The North American Species of Pholiota

139. Pholiota hypholomoides (Murr.) comb. nov.

Gymnopilus hypholomoides Murrill, Mycologia 5: 26. 1913.
Flammula hypholomoides Murrill, Mycologia 5: 36. 1913.

Illustrations: Text figs. 294-296.

Pileus 3-6 cm broad, convex to expanded, viscid (Murrill says dry), subfibrillose, pale-fuscous, ferruginous in the center, margin thin, somewhat folded and uneven, not striate. Context thin, yellowish; of mawkish flavor.

Lamellae sinuate, tawny-yellow to pale-fuscous, inserted, crowded, rather narrow.

Stipe 4-6 cm long, 2-4 mm thick, concolorous, cylindric, curved, fibrillose, solid, tough.

Spores 5.5-7.5 x 4-5 µ, smooth, apical pore present but minute, shape in face view mostly ovate but a few subelliptic, in profile somewhat inequilateral, color in KOH dark tawny, paler in Melzer's reagent, wall about 0.25 µ thick.

Basidia 17-21 (25) x 5-7.5 µ, mostly 4-spored, obese to subutriform, yellow in KOH and Melzer's reagent.

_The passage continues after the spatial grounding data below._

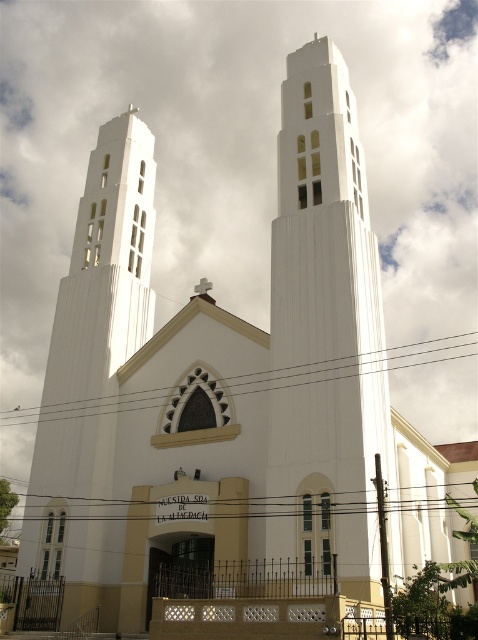
Question: Is white smooth tower at center to the right of white smooth tower at left from the viewer's perspective?

Choices:
 (A) yes
 (B) no

Answer: (A)

Question: Which object appears closest to the camera in this image?

Choices:
 (A) white smooth tower at center
 (B) white smooth tower at left

Answer: (A)

Question: Is white smooth tower at center above white smooth tower at left?

Choices:
 (A) yes
 (B) no

Answer: (A)

Question: Is white smooth tower at center positioned before white smooth tower at left?

Choices:
 (A) yes
 (B) no

Answer: (A)

Question: Which of the following is the farthest from the observer?

Choices:
 (A) 356,193
 (B) 82,221

Answer: (B)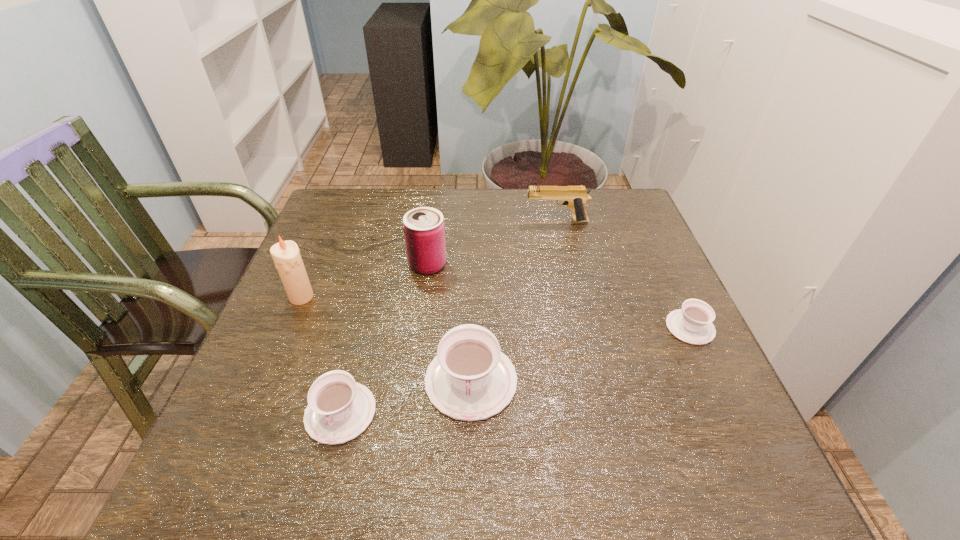
The height and width of the screenshot is (540, 960). In order to click on blank area in the image that satisfies the following two spatial constraints: 1. at the barrel of the farthest object; 2. on the handle side of the second teacup from right to left in this screenshot , I will do `click(592, 381)`.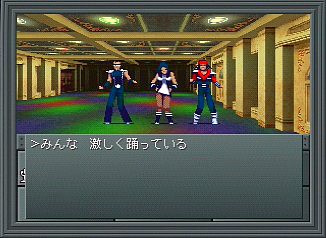
Locate an element on the screen. This screenshot has width=326, height=238. green spots in floor is located at coordinates (187, 108), (188, 93), (140, 100), (79, 112), (61, 98), (115, 126).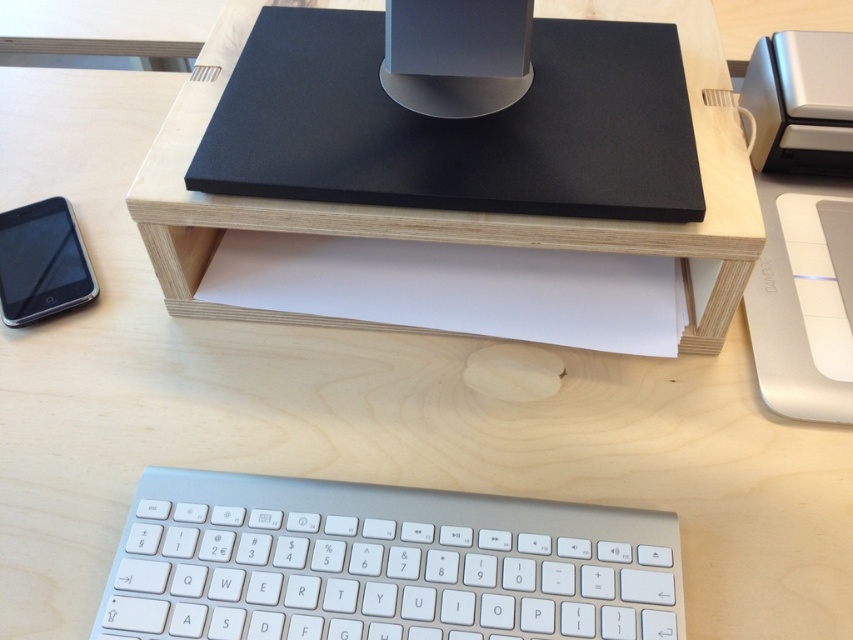
Question: Is white plastic keyboard at center to the left of matte black speaker at center from the viewer's perspective?

Choices:
 (A) no
 (B) yes

Answer: (B)

Question: Which object is closer to the camera taking this photo?

Choices:
 (A) white plastic keyboard at center
 (B) matte black speaker at center
 (C) matte black smartphone at lower left

Answer: (A)

Question: Is white plastic keyboard at center to the right of matte black smartphone at lower left from the viewer's perspective?

Choices:
 (A) no
 (B) yes

Answer: (B)

Question: Which point appears farthest from the camera in this image?

Choices:
 (A) (579, 544)
 (B) (456, 26)
 (C) (51, 230)

Answer: (C)

Question: Does matte black speaker at center have a smaller size compared to matte black smartphone at lower left?

Choices:
 (A) no
 (B) yes

Answer: (B)

Question: Which object appears farthest from the camera in this image?

Choices:
 (A) matte black smartphone at lower left
 (B) matte black speaker at center

Answer: (A)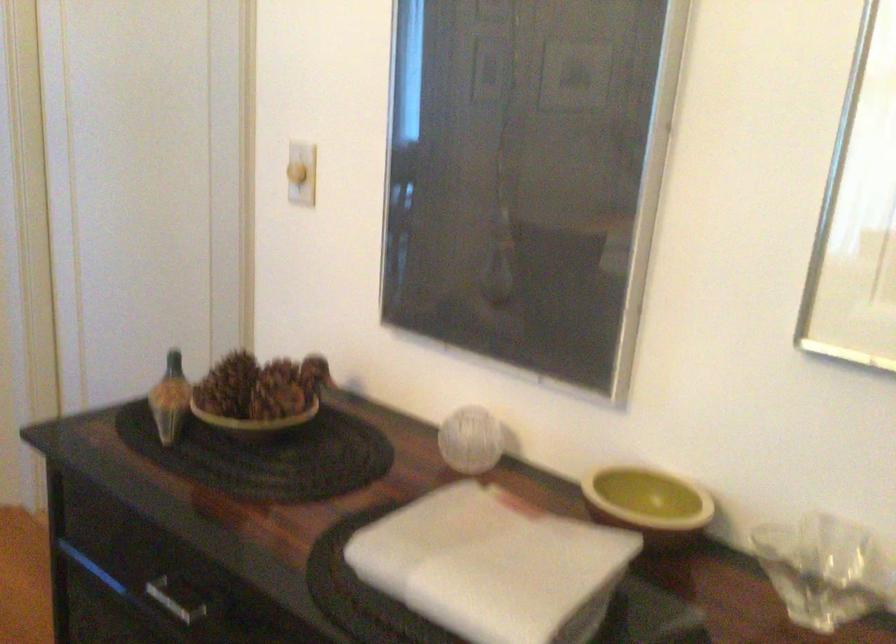
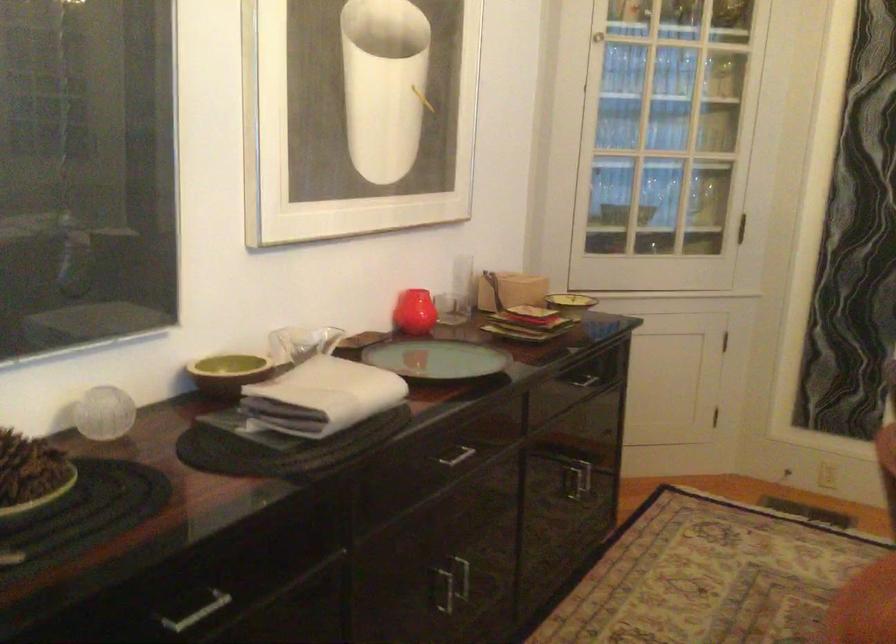
Where in the second image is the point corresponding to point 210,404 from the first image?

(30, 475)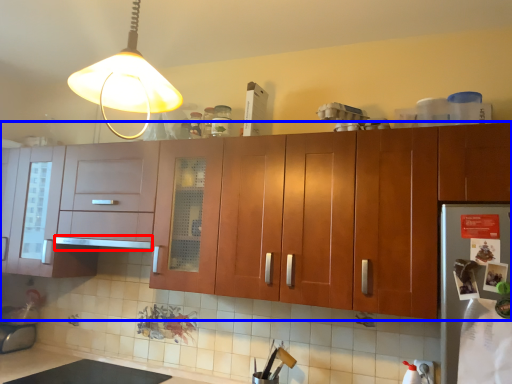
Question: Which point is closer to the camera, exhaust hood (highlighted by a red box) or cabinetry (highlighted by a blue box)?

Choices:
 (A) exhaust hood
 (B) cabinetry

Answer: (B)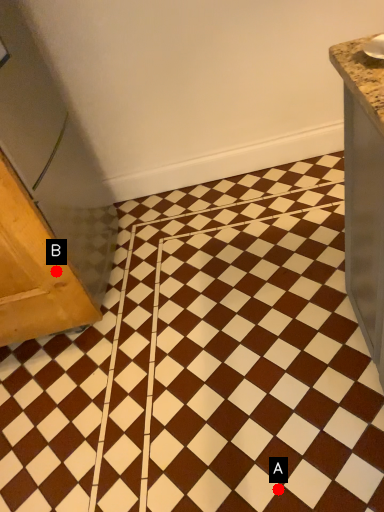
Question: Two points are circled on the image, labeled by A and B beside each circle. Which point is further to the camera?

Choices:
 (A) A is further
 (B) B is further

Answer: (B)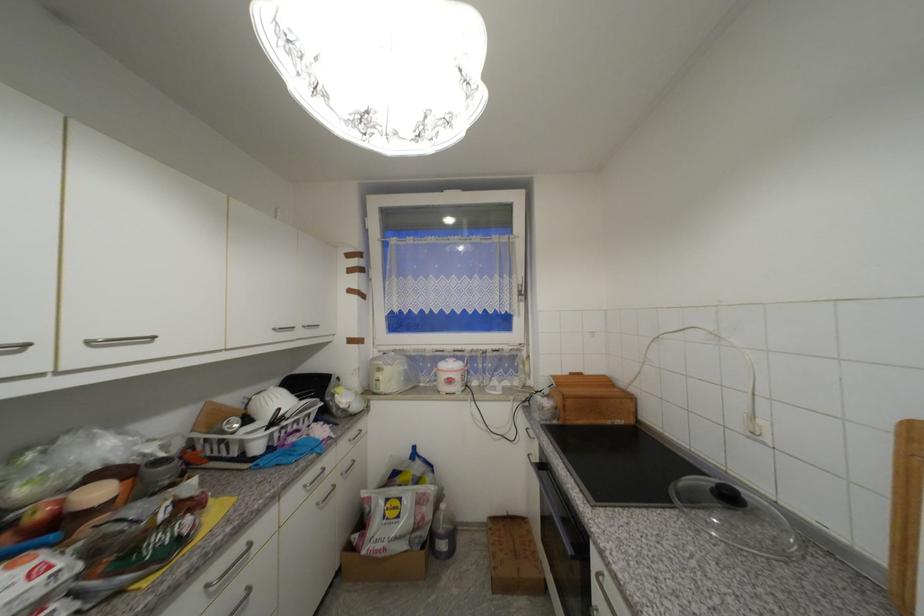
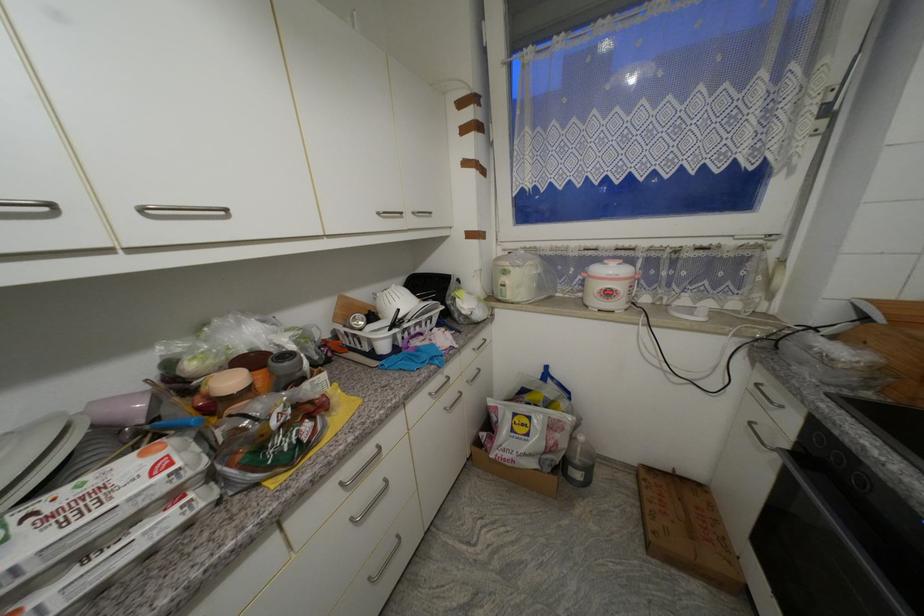
Find the pixel in the second image that matches (x=281, y=331) in the first image.

(383, 215)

Pleurocystidia 45-80 x 6-12 µ (rarely shorter) and up to 20 µ broad, fusoid-ventricose, apex obtuse, wall smooth or with some solidified gelatinous material adhering in places, wall thin to distinctly thickened (up to 1.5 µ in ventricose part, content colloidal, reticulate or diffuse and amber-brown to yellow in KOH fading to nearly hyaline, with rods and particles of solid material often in upper end of neck. Cheilocystidia 34-68 x 7-14 µ, small and subfusoid, to fusoid-ventricose like pleurocystidia but usually wall thin, or thickened from above pedicel to apex (where it is thin). Caulocystidia none found (only dried material examined).

Gill trama a central area of floccose hyphae subparallel in arrangement, the hyphal cells 4-9 µ diam. and inflating to 16 µ or more in age, walls thin, smooth and yellowish in KOH; subhymenium a distinct gelatinous layer of interwoven hyaline hyphae 2-3 µ diam. more or less intricately branched. Pileus cutis a gelatinous pellicle of narrow hyphae over a hypodermium of dark rusty brown (in KOH) floccose heavily incrusted hyphae. Context hyphae interwoven, walls yellowish in KOH (not reviving well in type). Clamp connections present. All hyphae inamyloid.

Habit, Habitat, and Distribution: On soil, apparently attached to buried wood, Jamaica, October, type studied.

Observations: Murrill (1913) states that the pileus surface resembles Hypholoma (Naematoloma) sublateritium. Murrill also describes the pileus as dry, but sections of the type reveal a distinct gelatinous cutis and a hypodermial layer. The pleurocystidia distinguish it at once from the common brick-cap. The color of the mature gills, however, suggests purple brown spores. In the dried material, however, the gill color is that of the P. spumosa group generally. Because of the gelatinous pellicle of the pileus, the large pleurocystidia and the gelatinous subhymenium, the species is unquestionably a Pholiota.